TEXT UNDER STUDY:
------
1 Introduction

Carbyne, a linear carbon chain with sp-hybridization, has recently received a revival of interest due to its extraordinary mechanical, thermal and structure-dependent electronic properties [1, 2]. First-principles calculations reveal exceptional mechanical properties of the material (i.e., specific stiffness, strength, and elastic modulus) outperforming other carbon structures, including diamond [3]. Extremely high thermal stability [4] and thermal conductivity [5] have been reported for carbyne much exceeding the other low definitional carbon systems (e.g., graphene). This material also shows interesting electronic, magnetic and transport properties which can be promising for practical implementation in nanotechnology development [3, 6,7,8].
------
CHECK YOUR UNDERSTANDING:
A - Reproduce the portion of the carbyne introduction starting with "1 Introduction" and going on through "development [3, 6,7,8].".
B - According to the carbyne introduction, which carbon structure do first-principles calculations show carbyne outperforming in mechanical properties?
C - Resume the carbyne introduction after its last sentence and write what comes next.

THE DATA:
------
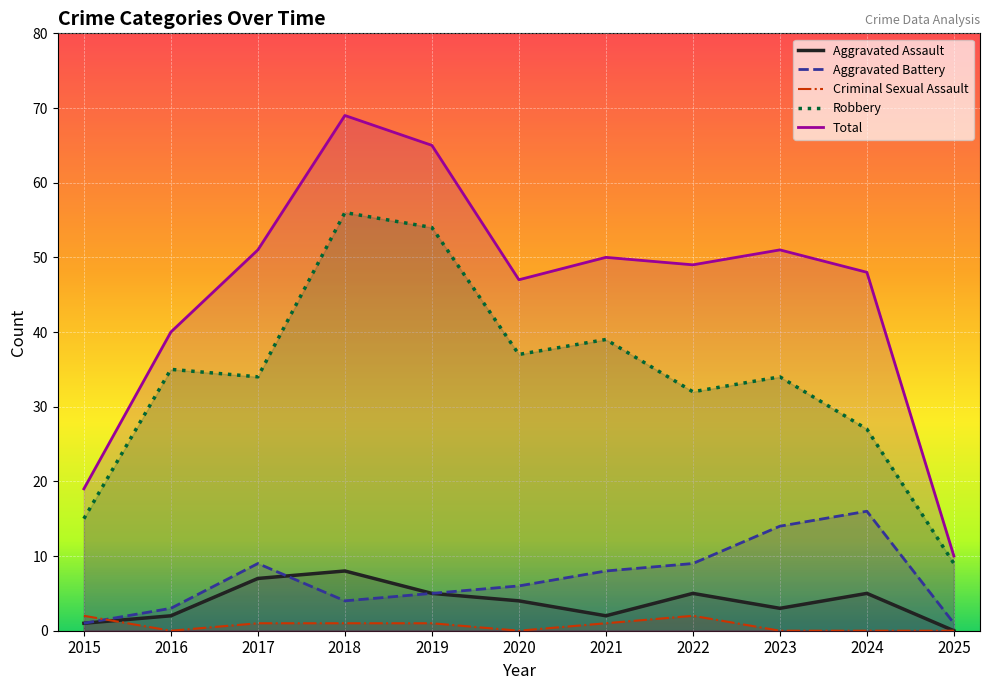

What is the sum of the Aggravated Assault values at 2017 and 2023?

10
------
RESPONSES:
A -
1 Introduction

Carbyne, a linear carbon chain with sp-hybridization, has recently received a revival of interest due to its extraordinary mechanical, thermal and structure-dependent electronic properties [1, 2]. First-principles calculations reveal exceptional mechanical properties of the material (i.e., specific stiffness, strength, and elastic modulus) outperforming other carbon structures, including diamond [3]. Extremely high thermal stability [4] and thermal conductivity [5] have been reported for carbyne much exceeding the other low definitional carbon systems (e.g., graphene). This material also shows interesting electronic, magnetic and transport properties which can be promising for practical implementation in nanotechnology development [3, 6,7,8].

B - Diamond

C -
Due to high reactivity of carbon, it is technologically challenging to create long carbon chains using conventional physical vapor deposition methods such as arc discharge [9, 10], laser ablation [11,12,13] and on-surface synthesis [14, 15]. In this respect, multi-walled carbon nanotubes (CNTs) are found to be the best environment for the bottom-up growth of linear carbon chains [16,17,18,19]. Record-long linear chain (up to 6000 carbon atoms) has already been synthesized using this method [20]. Hydrocarbon precursors are commonly inserted inside the CNTs in order to create carbon chains [21, 22]. However, recent atomistic scale simulations for the catalytic growth of carbyne inside double-walled CNT using hydrocarbon species [23] shows that the purity of carbyne depends on the ratio of hydrogen to carbon in the feedstock. Depending on this ratio, carbon chains with different level of hydrogen termination are obtained and the properties of the resulting structures are determined with the degree of hydrogenation. For example, semiconducting to metallic transition can be obtained by increasing the concentration of terminating hydrogen atoms [23]. These finding indicate the possibility of creating carbyne structures with tunable electronic properties and therefore require detailed research to unveil the potential of such functional systems.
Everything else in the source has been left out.